What you will do — The expected result is every line of the records, printed exactly.

Saved entries
====
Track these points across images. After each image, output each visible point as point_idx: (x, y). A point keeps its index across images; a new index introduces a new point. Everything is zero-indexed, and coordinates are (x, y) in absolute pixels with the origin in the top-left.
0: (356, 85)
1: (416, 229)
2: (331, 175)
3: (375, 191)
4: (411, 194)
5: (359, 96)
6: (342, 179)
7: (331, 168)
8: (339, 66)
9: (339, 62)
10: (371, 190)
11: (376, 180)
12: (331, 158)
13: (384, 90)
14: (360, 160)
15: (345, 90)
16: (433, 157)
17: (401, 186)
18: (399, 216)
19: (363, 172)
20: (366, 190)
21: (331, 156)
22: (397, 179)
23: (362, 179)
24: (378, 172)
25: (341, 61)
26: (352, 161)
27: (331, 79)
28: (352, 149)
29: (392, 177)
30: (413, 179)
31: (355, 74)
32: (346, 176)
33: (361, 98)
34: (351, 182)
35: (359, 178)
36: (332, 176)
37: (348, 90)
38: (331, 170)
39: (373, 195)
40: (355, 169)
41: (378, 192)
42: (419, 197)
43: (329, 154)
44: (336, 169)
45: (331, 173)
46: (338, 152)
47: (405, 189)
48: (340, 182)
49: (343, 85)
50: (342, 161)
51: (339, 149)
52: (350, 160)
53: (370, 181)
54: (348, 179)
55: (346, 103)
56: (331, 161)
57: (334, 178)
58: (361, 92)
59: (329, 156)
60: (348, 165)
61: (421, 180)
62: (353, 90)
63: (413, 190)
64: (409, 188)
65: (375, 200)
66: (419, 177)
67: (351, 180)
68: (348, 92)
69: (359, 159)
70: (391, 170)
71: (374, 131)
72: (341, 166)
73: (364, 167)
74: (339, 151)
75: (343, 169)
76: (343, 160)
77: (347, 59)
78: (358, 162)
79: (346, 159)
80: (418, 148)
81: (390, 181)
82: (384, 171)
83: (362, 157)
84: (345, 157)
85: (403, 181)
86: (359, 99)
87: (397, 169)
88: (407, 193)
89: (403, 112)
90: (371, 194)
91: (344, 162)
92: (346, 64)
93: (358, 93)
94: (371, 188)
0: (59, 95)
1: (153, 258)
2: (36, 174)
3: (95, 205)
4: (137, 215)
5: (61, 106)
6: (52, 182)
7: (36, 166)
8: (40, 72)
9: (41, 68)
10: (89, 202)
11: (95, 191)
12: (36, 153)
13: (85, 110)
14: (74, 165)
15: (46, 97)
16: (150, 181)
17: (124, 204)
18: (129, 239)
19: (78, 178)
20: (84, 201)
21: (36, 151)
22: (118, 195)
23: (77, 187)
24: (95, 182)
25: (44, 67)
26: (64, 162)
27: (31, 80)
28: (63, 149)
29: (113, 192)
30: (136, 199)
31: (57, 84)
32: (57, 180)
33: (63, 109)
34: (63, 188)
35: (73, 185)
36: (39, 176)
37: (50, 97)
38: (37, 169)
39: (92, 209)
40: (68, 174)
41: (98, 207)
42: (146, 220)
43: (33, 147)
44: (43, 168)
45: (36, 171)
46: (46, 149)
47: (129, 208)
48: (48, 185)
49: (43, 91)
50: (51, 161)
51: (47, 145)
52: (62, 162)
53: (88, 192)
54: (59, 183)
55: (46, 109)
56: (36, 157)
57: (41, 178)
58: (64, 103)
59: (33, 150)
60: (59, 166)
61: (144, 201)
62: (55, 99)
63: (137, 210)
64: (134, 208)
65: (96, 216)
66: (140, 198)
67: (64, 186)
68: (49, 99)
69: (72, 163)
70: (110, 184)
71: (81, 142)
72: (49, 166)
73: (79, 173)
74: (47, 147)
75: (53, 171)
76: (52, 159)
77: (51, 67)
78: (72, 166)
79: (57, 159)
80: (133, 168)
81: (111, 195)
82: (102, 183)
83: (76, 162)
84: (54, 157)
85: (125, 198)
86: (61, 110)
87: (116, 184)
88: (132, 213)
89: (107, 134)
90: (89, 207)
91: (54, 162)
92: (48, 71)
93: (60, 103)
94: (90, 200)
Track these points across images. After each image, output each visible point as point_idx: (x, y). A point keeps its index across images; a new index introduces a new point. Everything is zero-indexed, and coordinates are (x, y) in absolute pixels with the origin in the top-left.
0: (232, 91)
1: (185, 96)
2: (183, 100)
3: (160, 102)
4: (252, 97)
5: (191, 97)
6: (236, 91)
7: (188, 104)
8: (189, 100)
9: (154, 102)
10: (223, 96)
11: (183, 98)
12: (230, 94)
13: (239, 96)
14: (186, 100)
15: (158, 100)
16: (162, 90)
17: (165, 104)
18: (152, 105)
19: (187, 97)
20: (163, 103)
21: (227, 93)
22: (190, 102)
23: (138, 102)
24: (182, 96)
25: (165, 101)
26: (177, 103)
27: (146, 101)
====
Solution below —
Track these points across images. After each image, output each visible point as point_idx: (x, y). A point keeps its index across images; a new index introduces a new point. Everything is zero-indexed, and coordinates are (x, y) in absolute pixels with the origin in the top-left.
0: (356, 85)
1: (416, 229)
2: (331, 175)
3: (375, 191)
4: (411, 194)
5: (359, 96)
6: (342, 179)
7: (331, 168)
8: (339, 66)
9: (339, 62)
10: (371, 190)
11: (376, 180)
12: (331, 158)
13: (384, 90)
14: (360, 160)
15: (345, 90)
16: (433, 157)
17: (401, 186)
18: (399, 216)
19: (363, 172)
20: (366, 190)
21: (331, 156)
22: (397, 179)
23: (362, 179)
24: (378, 172)
25: (341, 61)
26: (352, 161)
27: (331, 79)
28: (352, 149)
29: (392, 177)
30: (413, 179)
31: (355, 74)
32: (346, 176)
33: (361, 98)
34: (351, 182)
35: (359, 178)
36: (332, 176)
37: (348, 90)
38: (331, 170)
39: (373, 195)
40: (355, 169)
41: (378, 192)
42: (419, 197)
43: (329, 154)
44: (336, 169)
45: (331, 173)
46: (338, 152)
47: (405, 189)
48: (340, 182)
49: (343, 85)
50: (342, 161)
51: (339, 149)
52: (350, 160)
53: (370, 181)
54: (348, 179)
55: (346, 103)
56: (331, 161)
57: (334, 178)
58: (361, 92)
59: (329, 156)
60: (348, 165)
61: (421, 180)
62: (353, 90)
63: (413, 190)
64: (409, 188)
65: (375, 200)
66: (419, 177)
67: (351, 180)
68: (348, 92)
69: (359, 159)
70: (391, 170)
71: (374, 131)
72: (341, 166)
73: (364, 167)
74: (339, 151)
75: (343, 169)
76: (343, 160)
77: (347, 59)
78: (358, 162)
79: (346, 159)
80: (418, 148)
81: (390, 181)
82: (384, 171)
83: (362, 157)
84: (345, 157)
85: (403, 181)
86: (359, 99)
87: (397, 169)
88: (407, 193)
89: (403, 112)
90: (371, 194)
91: (344, 162)
92: (346, 64)
93: (358, 93)
94: (371, 188)
0: (59, 95)
1: (153, 258)
2: (36, 174)
3: (95, 205)
4: (137, 215)
5: (61, 106)
6: (52, 182)
7: (36, 166)
8: (40, 72)
9: (41, 68)
10: (89, 202)
11: (95, 191)
12: (36, 153)
13: (85, 110)
14: (74, 165)
15: (46, 97)
16: (150, 181)
17: (124, 204)
18: (129, 239)
19: (78, 178)
20: (84, 201)
21: (36, 151)
22: (118, 195)
23: (77, 187)
24: (95, 182)
25: (44, 67)
26: (64, 162)
27: (31, 80)
28: (63, 149)
29: (113, 192)
30: (136, 199)
31: (57, 84)
32: (57, 180)
33: (63, 109)
34: (63, 188)
35: (73, 185)
36: (39, 176)
37: (50, 97)
38: (37, 169)
39: (92, 209)
40: (68, 174)
41: (98, 207)
42: (146, 220)
43: (33, 147)
44: (43, 168)
45: (36, 171)
46: (46, 149)
47: (129, 208)
48: (48, 185)
49: (43, 91)
50: (51, 161)
51: (47, 145)
52: (62, 162)
53: (88, 192)
54: (59, 183)
55: (46, 109)
56: (36, 157)
57: (41, 178)
58: (64, 103)
59: (33, 150)
60: (59, 166)
61: (144, 201)
62: (55, 99)
63: (137, 210)
64: (134, 208)
65: (96, 216)
66: (140, 198)
67: (64, 186)
68: (49, 99)
69: (72, 163)
70: (110, 184)
71: (81, 142)
72: (49, 166)
73: (79, 173)
74: (47, 147)
75: (53, 171)
76: (52, 159)
77: (51, 67)
78: (72, 166)
79: (57, 159)
80: (133, 168)
81: (111, 195)
82: (102, 183)
83: (76, 162)
84: (54, 157)
85: (125, 198)
86: (61, 110)
87: (116, 184)
88: (132, 213)
89: (107, 134)
90: (89, 207)
91: (54, 162)
92: (48, 71)
93: (60, 103)
94: (90, 200)
Track these points across images. After each image, output each visible point as point_idx: (x, y). A point keeps its index across images; a new index introduces a new point. Everything is zero-indexed, and coordinates are (x, y) in absolute pixels with the origin in the top-left.
0: (232, 91)
1: (185, 96)
2: (183, 100)
3: (160, 102)
4: (252, 97)
5: (191, 97)
6: (236, 91)
7: (188, 104)
8: (189, 100)
9: (154, 102)
10: (223, 96)
11: (183, 98)
12: (230, 94)
13: (239, 96)
14: (186, 100)
15: (158, 100)
16: (162, 90)
17: (165, 104)
18: (152, 105)
19: (187, 97)
20: (163, 103)
21: (227, 93)
22: (190, 102)
23: (138, 102)
24: (182, 96)
25: (165, 101)
26: (177, 103)
27: (146, 101)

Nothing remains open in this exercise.